3) Is there something we should be doing different -- aside from throwing hardware at the problem, working on that already.

Oren Eini (Ayende Rahien)

unread,

Aug 1, 2012, 9:41:20 AM8/1/12

to rav...@googlegroups.com

Wyatt,

That might be happening because your output multiple rows from each documents during the map phase?

In general, that shouldn't happen, and if we can get a repro, we will fix this.

Wyatt Barnett

unread,

Aug 1, 2012, 11:18:03 AM8/1/12

to rav...@googlegroups.com

Thanks, makes sense. I don't think we are doing that -- check out https://gist.github.com/3227714 for the code examples. Not sure what you'd need for the repro, but I can get you the full source and data for the project.

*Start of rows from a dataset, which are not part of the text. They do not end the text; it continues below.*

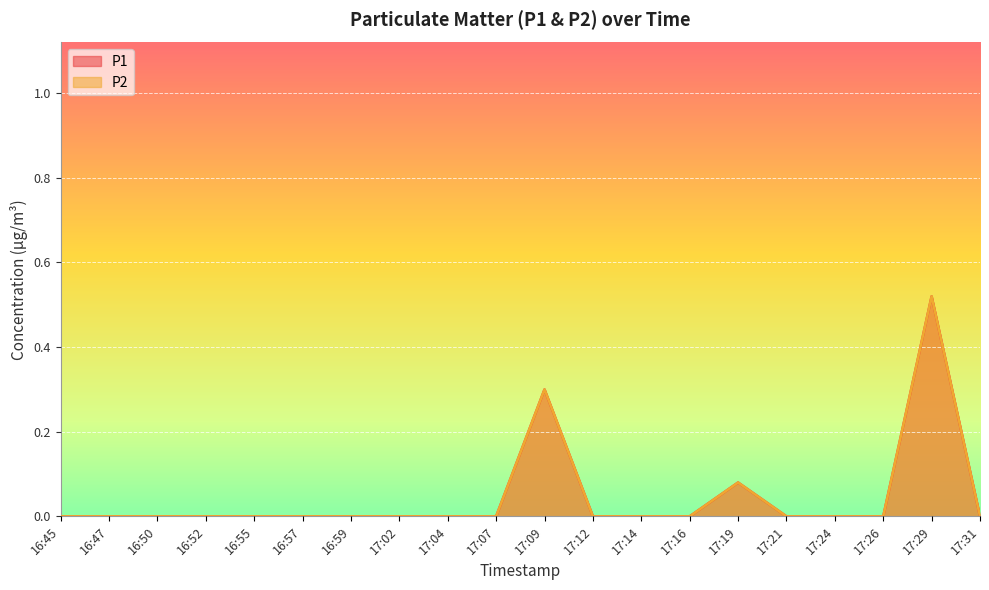

The P1 series shows 0.5 at 17:09. True or false?

False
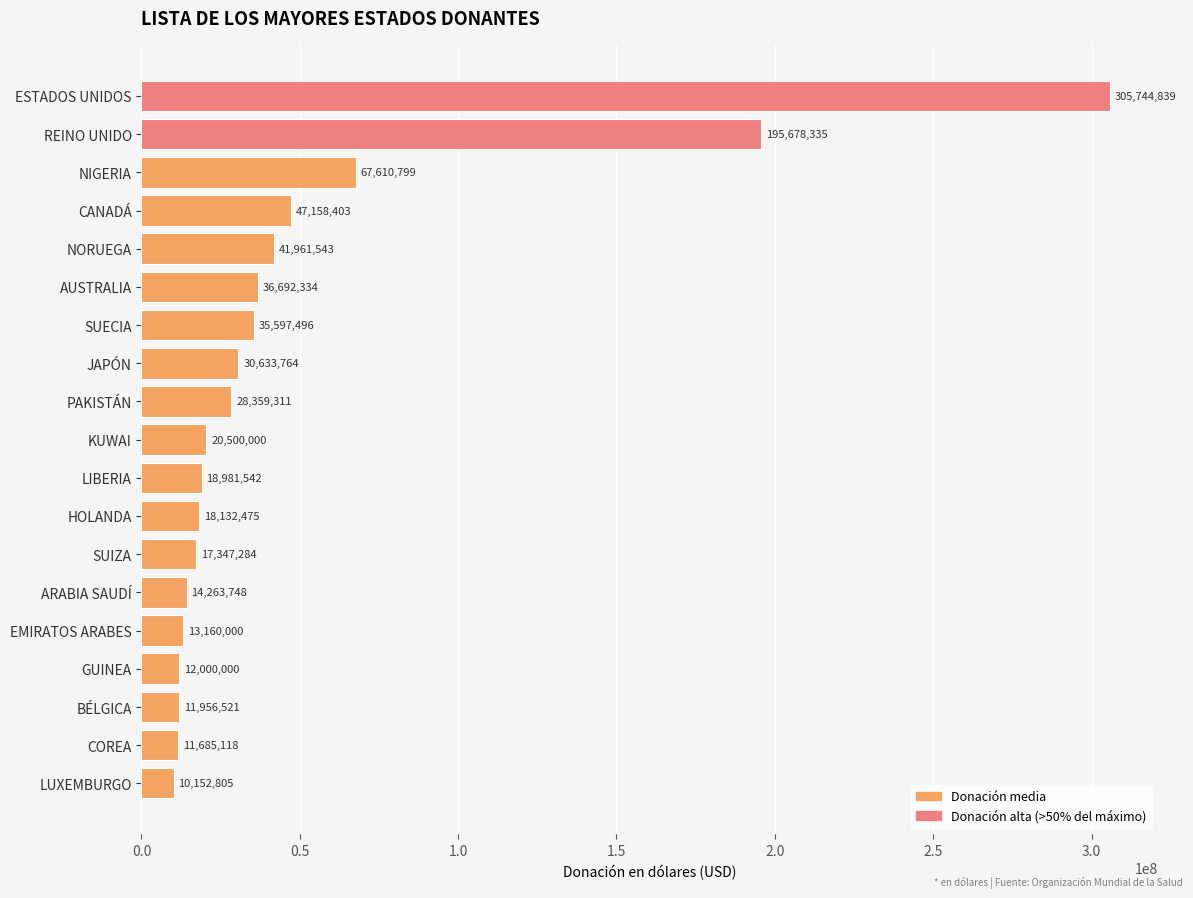

How many categories are shown in the chart?

19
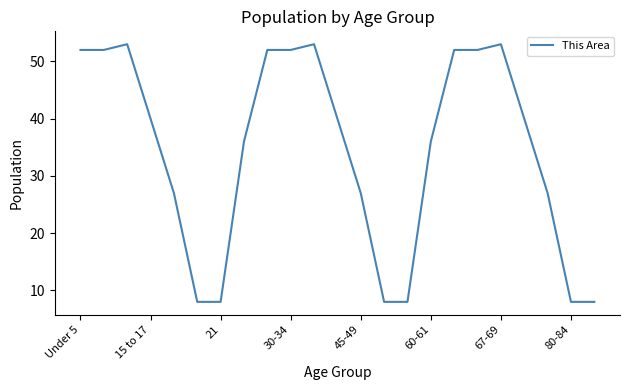

What is the greatest value displayed?

53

In the interest of full disclosure, we did start on a 2nd version that dramatically reduced the scope of that map reading document.

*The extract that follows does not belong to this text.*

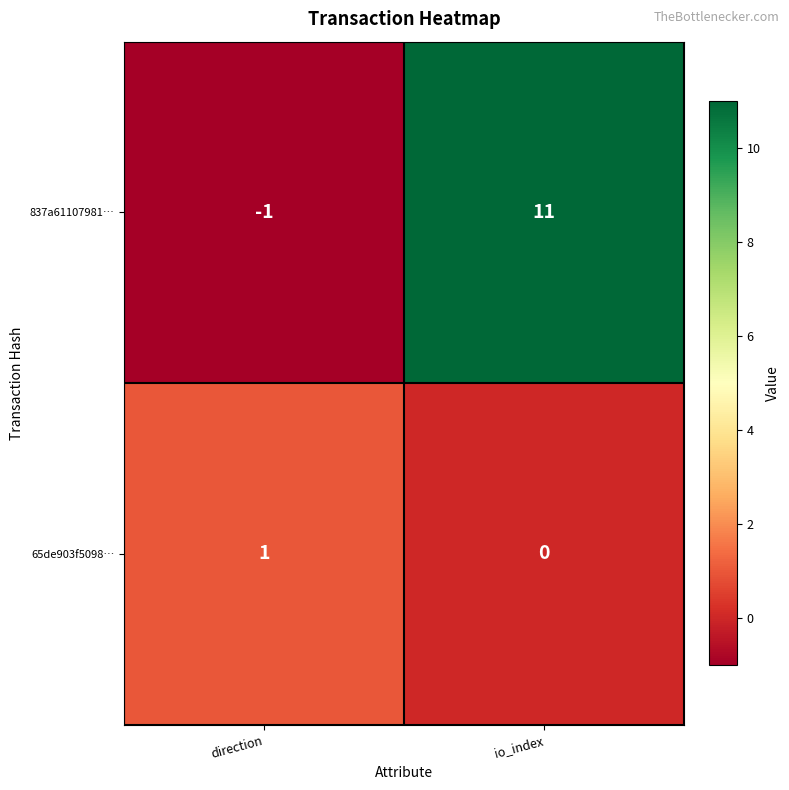

The 65de903f5098… series shows 1 at direction. True or false?

True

On Wednesday, August 1, 2012 9:41:20 AM UTC-4, Oren Eini wrote:

Wyatt,
That might be happening because your output multiple rows from each documents during the map phase?

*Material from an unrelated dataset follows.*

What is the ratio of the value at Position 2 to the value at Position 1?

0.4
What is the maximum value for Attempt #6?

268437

In general, that shouldn't happen, and if we can get a repro, we will fix this.

Oren Eini (Ayende Rahien)

unread,

Aug 1, 2012, 11:19:47 AM8/1/12

to rav...@googlegroups.com



                                group r by new {r.FccLicenseId, r.ProviderName, r.StateAbbreviation, r.HoldingCompanyId, r.HoldingCompanyName, r.TechnologyTypeId, r.TechnologyTypeName, r.StateFipsId}

You are probably going to get a LOT of groups from this, and each of those have to be handled independently, probably multiple times as we scan through everything.

Wyatt Barnett

unread,

Aug 1, 2012, 12:10:14 PM8/1/12

to rav...@googlegroups.com

Thanks, that makes sense. v2 cuts down on that significantly -- just grouping on FccLicenseId. One problem this has created is "how do we pull in the useful stuff for writing the reports like the HoldingCompanyName when we aren't grouping on it?" I looked at TransformResult but that doesn't help much unless we extract a document for each of these Fcc license holders which felt a bit too relational for this platform.

Wyatt Barnett

unread,

Aug 1, 2012, 12:13:03 PM8/1/12

to rav...@googlegroups.com

PS: I should note that in that example, FccLicenseId, HoldingCompanyId and HoldingCompanyName are all equal and cojoined.

Kijana Woodard

unread,

Aug 1, 2012, 5:35:55 PM8/1/12

to rav...@googlegroups.com

HoldingCompanyName = g.FirstOrDefault(x=>x. HoldingCompanyName)

Oren Eini (Ayende Rahien)

unread,

Aug 2, 2012, 12:32:43 AM8/2/12

to rav...@googlegroups.com

Yep

Wyatt Barnett

unread,

Aug 2, 2012, 7:14:51 AM8/2/12

to rav...@googlegroups.com

Gotcha. I was having misgivings about doing that a half dozen times bit if it is correct then we'll do so.